Monday, September 08, 2003

Do police face real prosecution for crimes committed in the course of their duty?

I'm sure that many of them do, I just haven't seen much of it. And I pay very close attention, at least in Los Angeles, where an inordinant number of cases seem to take place.

Let's start with the obvious one - Rodney King. To begin with, the state prosecution was inept, and pretty meekly allowed the case to get sent out of LA and to Simi Valley, where a conviction was much harder to get. Then, after putting up an inept case, which saw the defendants acquitted, the Feds stepped in and brought their own prosecution. They won, good job, I'm proud. One would think that federal sentencing guidelines would take over there, and they would spend a good deal of time in the can after that. Oh no, not policemen.

You see, Judges tend to be ex-prosecutors (see previous posts on the subject), or if not ex-prosecutors, they've spent their whole career in the judiciary afraid of incurring the wrath of police and rubber stamping all of their actions. When faced with punishing them, old habits seem to stick with them (and that would not the old habit that defendants must pay a heavy price for exercising their constitutional right to a trial - oh no, that only applies to indigent minority defendants). They revert to the police wannabes that they always act like.

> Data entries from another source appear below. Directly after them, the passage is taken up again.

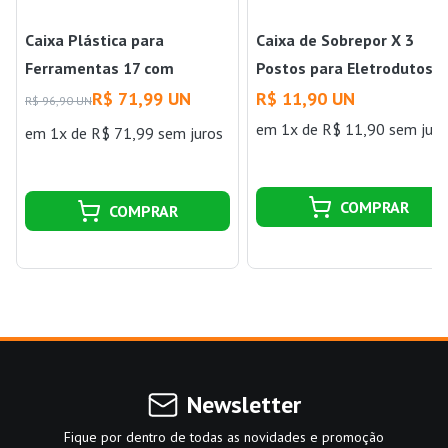
Caixa Plástica para
Caixa de Sobrepor X 3
Ferramentas 17 com
Postos para Eletrodutos e
Bandeja Tramontina
Canaletas Branca LizFlex
R$ 71,99 UN
R$ 11,90 UN
R$ 96,90 UN
Multiuso Tramontina
em 1x de R$ 11,90 sem juro
em 1x de R$ 71,99 sem juros
COMPRAR
COMPRAR
Newsletter
Fique por dentro de todas as novidades e promoção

This is why, after over a decade of constantly upholding mandatory minimum sentences, and after a decade of overturning shorter sentences that some judges tried to give college kids caught with an ounce of acid facing a minimum of 20 years in prison, the Supreme Court finally spoke on the issue of mandatory minimums and ruled in favor of the defense. In a very narrowly written opinion, the Supreme Court managed to carve out a minor exception for mandatory minimums in a case called US v. Koon (yes, that would be Stacey Koon, one of the convicted cops in the Rodney King case). One might as well call the exception the "I'm only a cop who beat the hell out of minority defendant" exception to the mandatory minimum rule. Koon and Powell had their sentences halved instead.

Surely that is an exception, right? Wrong!!! In case after case, justice seems to disappear when police officers are in the defendant's chair. Don't get me wrong, all of those "rights" that pro-cop forces call "technicalities" are in full force: search and seizure, right to remain silent, coerced statements, not turning over discovery, and any other issue a good defense attorney could ever think of but would be afraid of bringing up for fear of being laughed out of the courthouse is brought up by police defense attorneys, and to the astonishment of every other defense lawyer in the building, the motions are granted - just this once.

The Rampart defendants had their convictions overturned for jury misconduct (the jurors had the temerity to read an exhibit that was submitted to them by the defense), officers who go on drunken rampages and shoot their guns out of cars get probation and no jail (but they had to write an apology and do community service - speaking to schools), officers who beat suspects and lie about it get probation and 6 months house arrest, shoot someone for no reason, lie about it and send him to prison for 24 years after paralyzing him for life, that's worth about 6 years.

In case after case, when the prosecution actually tries hard and wins a couple of these cases, they ask for next to nothing in sentences, or judges give them next to nothing in sentences.

Now, if you go out and deal drugs as a cop, or rape women, you tend to get a lot of time (especially if they are wealthier white women). But, this is only when caught in the act, or something close to it. Jurors have such a love affair with police unless they're caught on tape doing wrong convincing them to go aganist police can be a herculean task.

Ironically, defense lawyers are among the best at making police look bad when they actually act bad. But, in a deal that smacks of sweetheart treatment, regular old DAs prosecute cops. That's right, people who's job it is to make cops look good all the time once in a while have to do a trial where they say cops are lying. Guess what, they do a pretty bad job.

If society is ever serious about stopping police corruption and misconduct, they'll allow for special prosecutors to prosecute cops. And they'll hire criminal defense lawyers, preferably PDs, to do this.

I can't tell you how much of that Rampart trial I sat there watching feeling disgust. These DAs, who are so good at making the most minor gang member look like Atilla the Hun, couldn't make cops in the most rogue unit in LAPD, with members of the unit caught red-handed committing crimes, look like anything worse than Sgt. Friday. And despite that, and the obvious bias by the judge in favor of the defendants (she was sitting in a trial of defendants exposed by Rafael Perez. She had previously sat in a trial where Perez testified and she sent a letter of commendation for his actions to his superiors. He later admitted he lied in that case, embarassing her, to the extent that she told Perez's lawyer at a public function that she welcomed the lawyer in court anytime, but not Perez, who was to be the star prosecution witness in the Rampart trial. The prosecution decided not to call him afterall.), they were still able to get some convictions on the case, only to have the judge overturn them.

So, the message in society is clear, black and brown crime, bad, white crime, somewhat bad, blue crime? What's that? There is no blue crime, you can't believe those lying PDs and defense lawyers when they say cops lie, and the proof of that is that just about no officers are ever convicted (the DAs make sure of that), or get seriously punished (the judges make sure of that).